> INSTRUCTIONS FOR THE TASK: Return exactly the lines from the start of the records below through the line containing "G04 Dimensions in millimeters *", both ends included, and leave out the pictures.

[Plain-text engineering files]
________________________________________

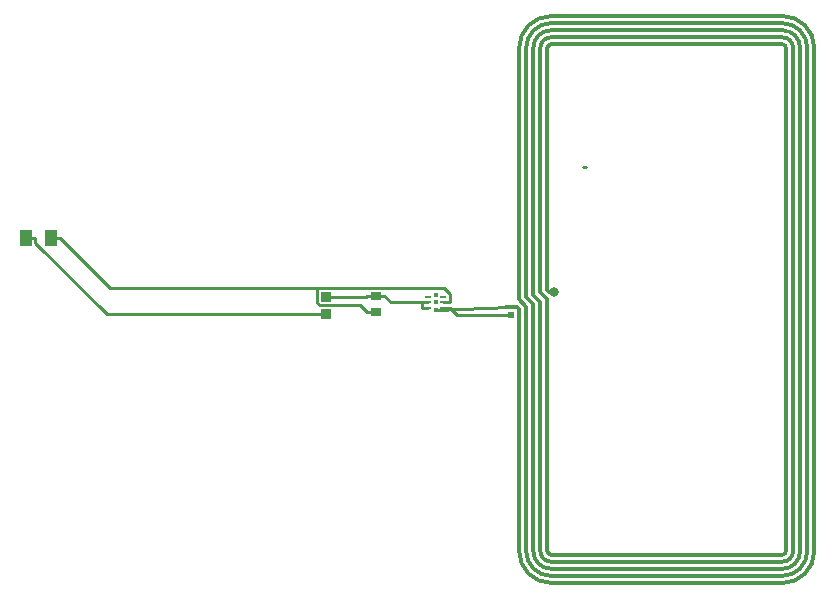
<source format=gtl>
G04 Layer: TopLayer*
G04 EasyEDA v6.5.46, 2024-09-05 17:20:12*
G04 40de067d3049435e91e5d68b14a7b093,40d518a219da4ee2a43a6f8a03234e12,10*
G04 Gerber Generator version 0.2*
G04 Scale: 100 percent, Rotated: No, Reflected: No *
G04 Dimensions in millimeters *
G04 leading zeros omitted , absolute positions ,4 integer and 5 decimal *
%FSLAX45Y45*%
%MOMM*%

%AMMACRO1*21,1,$1,$2,0,0,$3*%
%ADD10C,0.2540*%
%ADD11C,0.3000*%
%ADD12R,0.7501X0.3000*%
%ADD13R,0.9000X0.8000*%
%ADD14MACRO1,1X1.3995X0.0000*%
%ADD15R,1.0000X1.3995*%
%ADD16MACRO1,0.864X0.8065X0.0000*%
%ADD17R,0.8640X0.8065*%
%ADD18R,0.5000X0.2800*%
%ADD19R,0.3000X0.4500*%
%ADD20R,0.3000X0.3000*%
%ADD21C,0.8080*%
%ADD22C,0.6096*%

%LPD*%
D10*
X6515100Y-1384300D02*
G01*
X6540500Y-1384300D01*
X5899150Y-2565400D02*
G01*
X5270500Y-2587294D01*
X5152542Y-2577287D02*
G01*
X5152542Y-2527300D01*
X5205501Y-2577287D02*
G01*
X5152542Y-2577287D01*
X5205501Y-2527300D02*
G01*
X5162677Y-2527300D01*
X5162677Y-2527300D02*
G01*
X5152542Y-2527300D01*
X5152542Y-2527300D02*
G01*
X4892776Y-2527300D01*
X4835474Y-2469997D01*
X4762500Y-2469997D02*
G01*
X4835474Y-2469997D01*
X4343400Y-2477363D02*
G01*
X4682159Y-2477363D01*
X4689525Y-2469997D01*
X4762500Y-2469997D02*
G01*
X4689525Y-2469997D01*
X2010029Y-1981200D02*
G01*
X2088006Y-1981200D01*
X4762500Y-2610002D02*
G01*
X4689525Y-2610002D01*
X5335498Y-2527300D02*
G01*
X5388483Y-2527300D01*
X2088006Y-1981200D02*
G01*
X2508707Y-2401900D01*
X4268774Y-2401900D01*
X4689525Y-2610002D02*
G01*
X4625314Y-2545791D01*
X4286758Y-2545791D01*
X4268774Y-2527807D01*
X4268774Y-2401900D01*
X4268774Y-2401900D02*
G01*
X5344236Y-2401900D01*
X5395264Y-2452928D01*
X5395264Y-2520518D01*
X5388483Y-2527300D01*
X4343400Y-2628036D02*
G01*
X2485796Y-2628036D01*
X1877948Y-2020188D01*
X1877948Y-1981200D01*
X1799970Y-1981200D02*
G01*
X1877948Y-1981200D01*
X6273800Y-2438400D02*
G01*
X6232804Y-2438400D01*
X6216294Y-2421889D01*
X6216294Y-371906D01*
X6216395Y-369443D01*
X6216700Y-366979D01*
X6217208Y-364566D01*
X6217894Y-362204D01*
X6218809Y-359918D01*
X6219875Y-357682D01*
X6221145Y-355574D01*
X6222568Y-353568D01*
X6224143Y-351662D01*
X6225895Y-349910D01*
X6227775Y-348310D01*
X6229756Y-346862D01*
X6231890Y-345592D01*
X6234099Y-344500D01*
X6236385Y-343585D01*
X6238747Y-342874D01*
X6241161Y-342341D01*
X6243599Y-342036D01*
X6246063Y-341909D01*
X6246291Y-341909D01*
X5388483Y-2577287D02*
G01*
X5446775Y-2635580D01*
X5904687Y-2635580D01*
X5335498Y-2577287D02*
G01*
X5388483Y-2577287D01*
D11*
X8236305Y-4631893D02*
G01*
X8236305Y-371906D01*
X8296300Y-4631893D02*
G01*
X8296300Y-371906D01*
X8356295Y-4631893D02*
G01*
X8356295Y-371906D01*
X8416290Y-4631893D02*
G01*
X8416290Y-371906D01*
X8476284Y-4631893D02*
G01*
X8476284Y-371906D01*
X6246291Y-4661890D02*
G01*
X8206308Y-4661890D01*
X6246291Y-4721885D02*
G01*
X8206308Y-4721885D01*
X6246291Y-4781905D02*
G01*
X8206308Y-4781905D01*
X6246291Y-4841900D02*
G01*
X8206308Y-4841900D01*
X6246291Y-4901895D02*
G01*
X8206308Y-4901895D01*
X6246291Y-341909D02*
G01*
X8206308Y-341909D01*
X6246291Y-281914D02*
G01*
X8206308Y-281914D01*
X6246291Y-221894D02*
G01*
X8206308Y-221894D01*
X6246291Y-161899D02*
G01*
X8206308Y-161899D01*
X6246291Y-101904D02*
G01*
X8206308Y-101904D01*
X6216294Y-4631893D02*
G01*
X6216294Y-2501900D01*
X6156299Y-2441905D01*
X6156299Y-371906D01*
X6096304Y-4631893D02*
G01*
X6096304Y-2541904D01*
X6036309Y-2481910D01*
X6036309Y-371906D01*
X6156299Y-4631893D02*
G01*
X6156299Y-2521889D01*
X6096304Y-2461895D01*
X6096304Y-371906D01*
X6036309Y-4631893D02*
G01*
X6036309Y-2561894D01*
X5976289Y-2501900D01*
X5976289Y-371906D01*
X6216294Y-371906D02*
G01*
X6216294Y-2421889D01*
X6232804Y-2438400D01*
X6273800Y-2438400D01*
X5880100Y-2565400D02*
G01*
X5892800Y-2565400D01*
X5959805Y-2565400D01*
X5976289Y-2581910D01*
X5976289Y-4631893D01*
D12*
G01*
X5892800Y-2565400D03*
D13*
G01*
X4762500Y-2469997D03*
G01*
X4762500Y-2610002D03*
D14*
G01*
X2010029Y-1981200D03*
D15*
G01*
X1799970Y-1981200D03*
D16*
G01*
X4343400Y-2477375D03*
D17*
G01*
X4343400Y-2628036D03*
D18*
G01*
X5335498Y-2577287D03*
G01*
X5335498Y-2527300D03*
G01*
X5335498Y-2477312D03*
D19*
G01*
X5270500Y-2467305D03*
D18*
G01*
X5205501Y-2477287D03*
G01*
X5205501Y-2527300D03*
G01*
X5205501Y-2577287D03*
D19*
G01*
X5270500Y-2587294D03*
D20*
G01*
X5270500Y-2527300D03*
D11*
G75*
G01*
X6216294Y-371907D02*
G02*
X6246292Y-341909I29998J0D01*
G75*
G01*
X6156300Y-371907D02*
G02*
X6246292Y-281915I89992J0D01*
G75*
G01*
X6096305Y-371907D02*
G02*
X6246292Y-221894I149987J26D01*
G75*
G01*
X6036310Y-371907D02*
G02*
X6246292Y-161900I210007J0D01*
G75*
G01*
X5976290Y-371907D02*
G02*
X6246292Y-101905I270002J0D01*
G75*
G01*
X6216294Y-4631893D02*
G03*
X6246292Y-4661891I29998J0D01*
G75*
G01*
X6156300Y-4631893D02*
G03*
X6246292Y-4721885I89992J0D01*
G75*
G01*
X6096305Y-4631893D02*
G03*
X6246292Y-4781906I149987J-26D01*
G75*
G01*
X6036310Y-4631893D02*
G03*
X6246292Y-4841900I210007J0D01*
G75*
G01*
X5976290Y-4631893D02*
G03*
X6246292Y-4901895I270002J0D01*
G75*
G01*
X8236306Y-4631893D02*
G02*
X8206308Y-4661891I-29998J0D01*
G75*
G01*
X8296300Y-4631893D02*
G02*
X8206308Y-4721885I-89992J0D01*
G75*
G01*
X8356295Y-4631893D02*
G02*
X8206308Y-4781906I-149987J-26D01*
G75*
G01*
X8416290Y-4631893D02*
G02*
X8206308Y-4841900I-210007J0D01*
G75*
G01*
X8476310Y-4631893D02*
G02*
X8206308Y-4901895I-270002J0D01*
G75*
G01*
X8236306Y-371907D02*
G03*
X8206308Y-341909I-29998J0D01*
G75*
G01*
X8296300Y-371907D02*
G03*
X8206308Y-281915I-89992J0D01*
G75*
G01*
X8356295Y-371907D02*
G03*
X8206308Y-221894I-149987J26D01*
G75*
G01*
X8416290Y-371907D02*
G03*
X8206308Y-161900I-210007J0D01*
G75*
G01*
X8476310Y-371907D02*
G03*
X8206308Y-101905I-270002J0D01*
D21*
G01*
X6273800Y-2438400D03*
D22*
G01*
X5904687Y-2635580D03*
M02*

</source>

________________________________________

> FINISHED TASK:
<source format=gtl>
G04 Layer: TopLayer*
G04 EasyEDA v6.5.46, 2024-09-05 17:20:12*
G04 40de067d3049435e91e5d68b14a7b093,40d518a219da4ee2a43a6f8a03234e12,10*
G04 Gerber Generator version 0.2*
G04 Scale: 100 percent, Rotated: No, Reflected: No *
G04 Dimensions in millimeters *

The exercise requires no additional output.